On the weekend of July 12th I attended Startup Weekend IC, a startup competition held at Merge. The event had three stages. In the first stage, participants pitched their ideas to the crowd and attempted to win a popular vote for their ideas. The six most popular pitches were chosen to continue into the second round. I pitched an idea for self-assembling furniture, but sensing the idea was overly ambitious, was happy it did not go on to the second round.
During the second round, teams formed around the winning pitches and serious business models began to develop. During this time, my team’s own model went through dozens of revisions. Our initial vision was to develop augmented reality workspaces. We quickly came to find that our ideas were too difficult to address in the scope of the weekend. We batted around ideas for applications in drafting and industrial design before dropping the AR/VR idea altogether.
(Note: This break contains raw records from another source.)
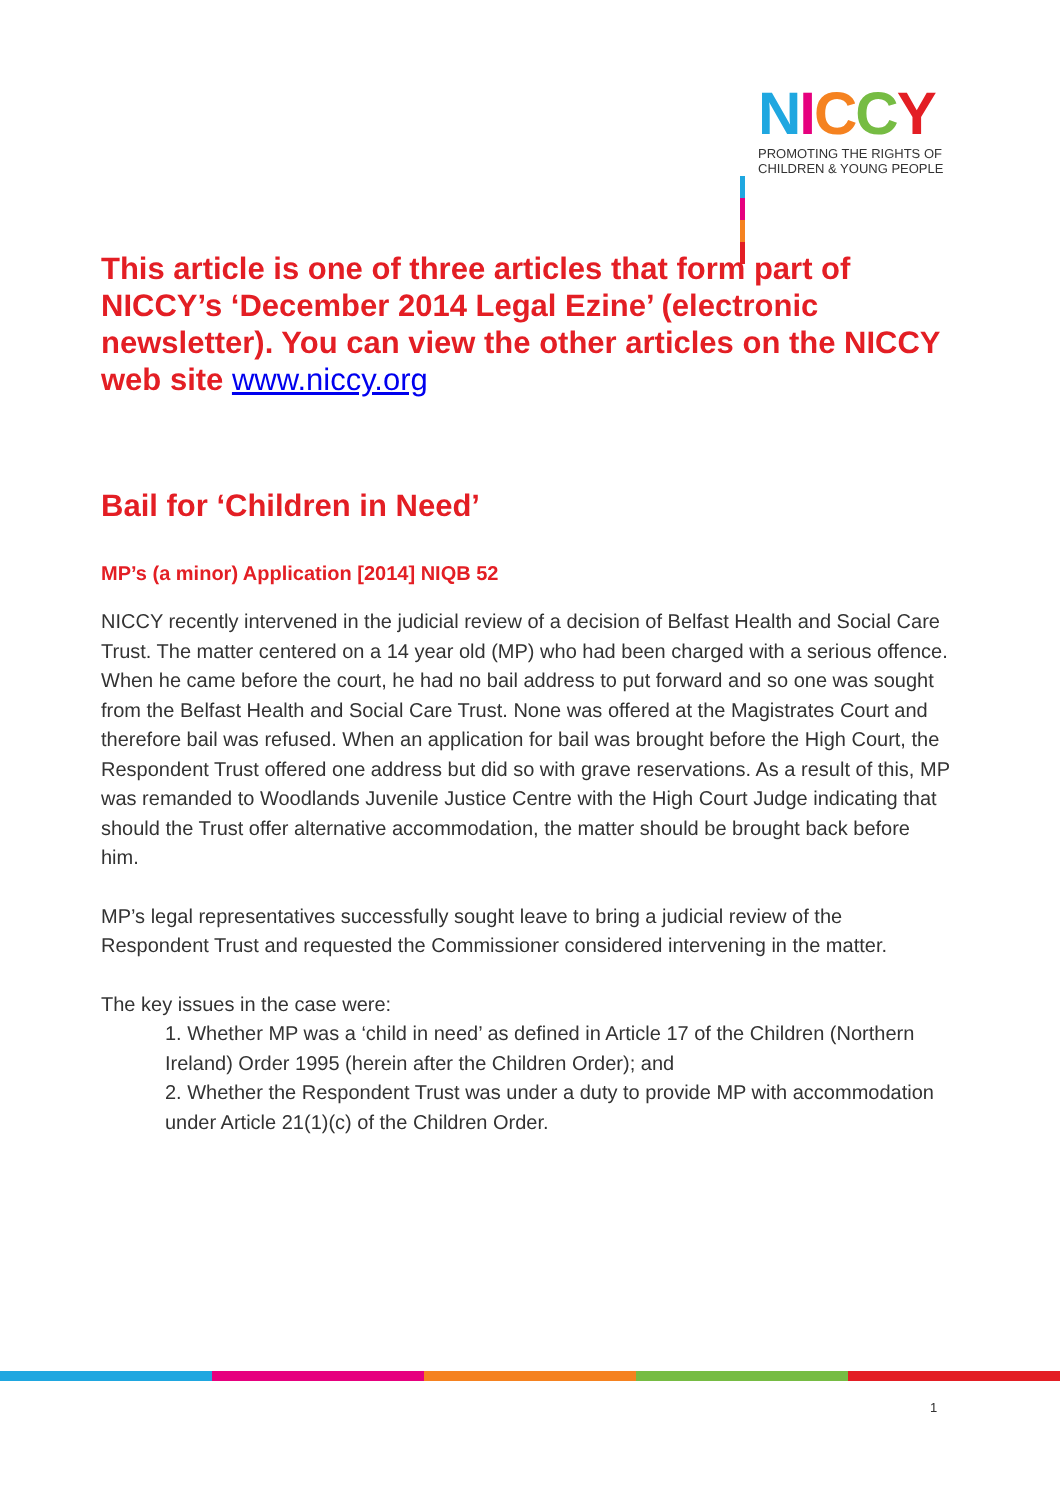NICCY
PROMOTING THE RIGHTS OF
CHILDREN & YOUNG PEOPLE
This article is one of three articles that form part of NICCY’s ‘December 2014 Legal Ezine’ (electronic newsletter). You can view the other articles on the NICCY web site www.niccy.org
Bail for ‘Children in Need’
MP’s (a minor) Application [2014] NIQB 52
NICCY recently intervened in the judicial review of a decision of Belfast Health and Social Care Trust. The matter centered on a 14 year old (MP) who had been charged with a serious offence. When he came before the court, he had no bail address to put forward and so one was sought from the Belfast Health and Social Care Trust. None was offered at the Magistrates Court and therefore bail was refused. When an application for bail was brought before the High Court, the Respondent Trust offered one address but did so with grave reservations. As a result of this, MP was remanded to Woodlands Juvenile Justice Centre with the High Court Judge indicating that should the Trust offer alternative accommodation, the matter should be brought back before him.
MP’s legal representatives successfully sought leave to bring a judicial review of the Respondent Trust and requested the Commissioner considered intervening in the matter.
The key issues in the case were:
1. Whether MP was a ‘child in need’ as defined in Article 17 of the Children (Northern Ireland) Order 1995 (herein after the Children Order); and
2. Whether the Respondent Trust was under a duty to provide MP with accommodation under Article 21(1)(c) of the Children Order.
1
After more discussion, we settled on the idea of developing a platform for freelancers to receive escrow payments from clients, ensuring they would have a way to get paid on time. We validated this idea by interviewing nine freelancers and discovered that problems with late payments affected over 50 percent of them.
Our final model, HandShake, was awarded second place by judges Samantha Ferm, Mark Nolte, and Kimm Harris. First place went to MoRA, an online art rental platform, and third place went to Agble, which trains and connects youth and young mothers with farmers who need laborers in Nigeria.
Almost every single pitch followed some kind of platform business model offering to connect x to y, freelancers to clients, farmers to tech resources, and so forth. I am not a big fan of this kind of model, but I was not disappointed at the lack of diversity because most of these startups are largely learning experiences for students and more experienced entrepreneurs piloting new ideas. The actual viability of our business models was second to the practice we gained in doing market research, refining our value propositions and networking with potential clients.
Attending events such as IC Startup Weekend have taught me about much more than just startups. I learned about the components critical to every business, including market research, customer discovery, value creation and sales. I am particularly interested in the process of value creation, within an entrepreneurial context and without, and regularly think of myself as a participant in the value creation process happening in the companies I work for but do not own. I believe this view has made me more productive at Bio::Neos, as I have an ambition to increase the value of my work as if I was the owner of it.
In addition, there were excellent opportunities for networking. Thanks to events like this, I am able to network with nearly every entrepreneur and entrepreneur-type in Iowa City. In a larger city such as San Francisco, Seattle or Austin, this would not be possible. I feel confident that if I wanted to create an actual startup, I would know where and how to network with local customers, investors and potential employees and co-founders.